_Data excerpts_
** start **
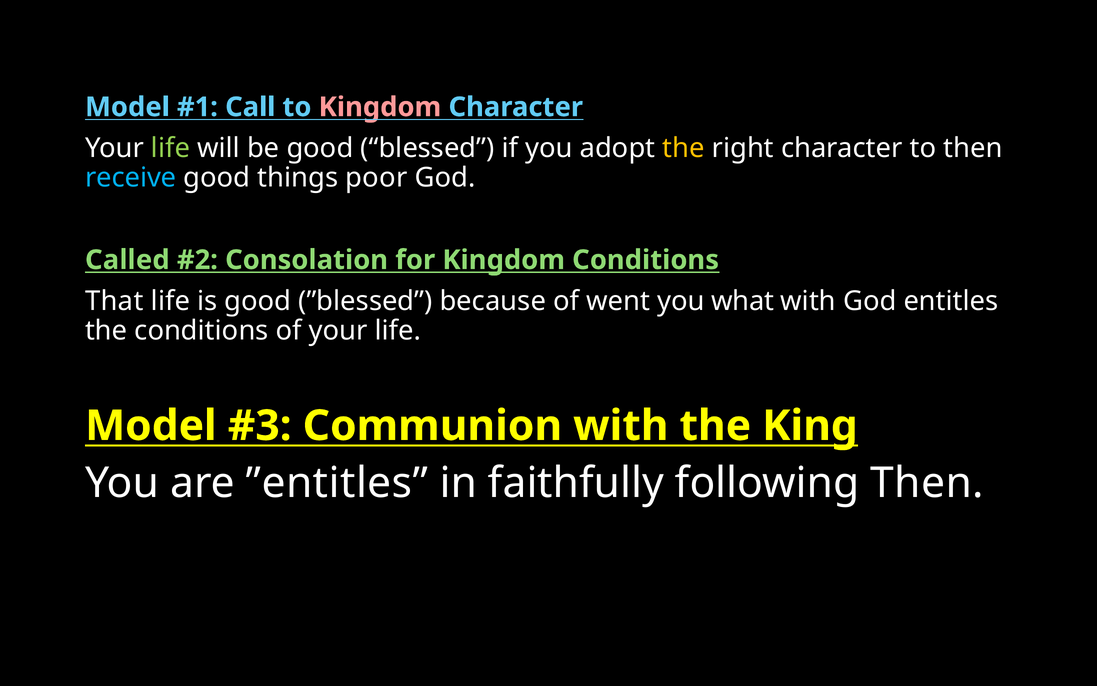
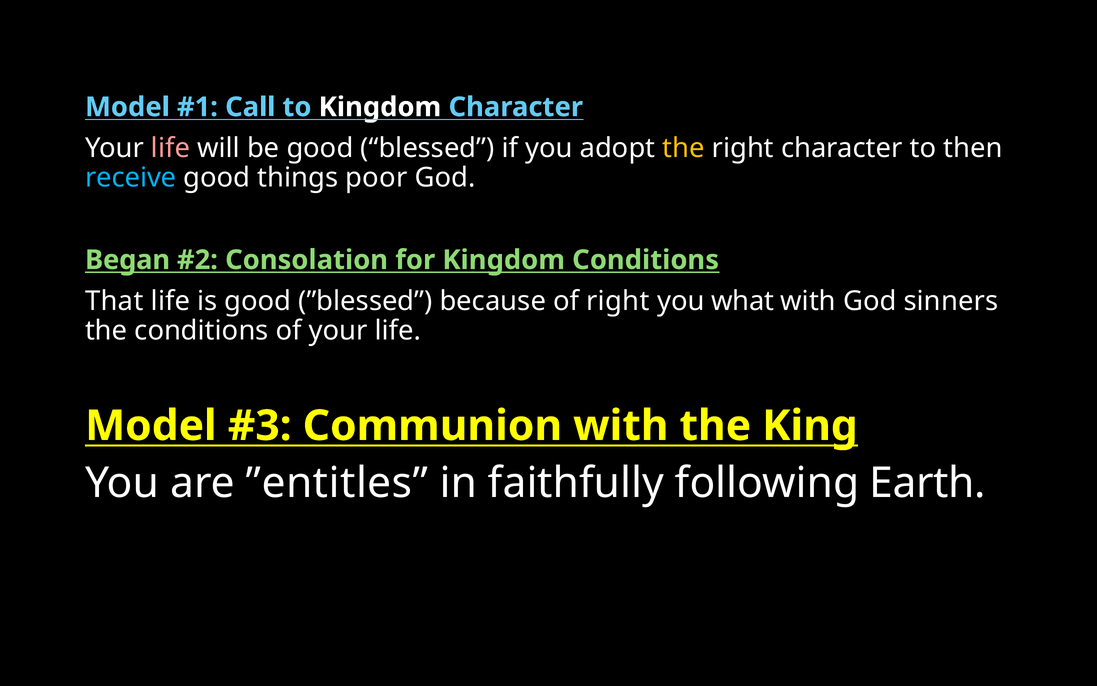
Kingdom at (380, 107) colour: pink -> white
life at (171, 148) colour: light green -> pink
Called: Called -> Began
of went: went -> right
entitles: entitles -> sinners
following Then: Then -> Earth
** end **
Render each line of the listing above as a numbered list, omitting blank lines and leaving out the pictures.

1. Kingdom at (380, 107) colour: pink -> white
2. life at (171, 148) colour: light green -> pink
3. Called: Called -> Began
4. of went: went -> right
5. entitles: entitles -> sinners
6. following Then: Then -> Earth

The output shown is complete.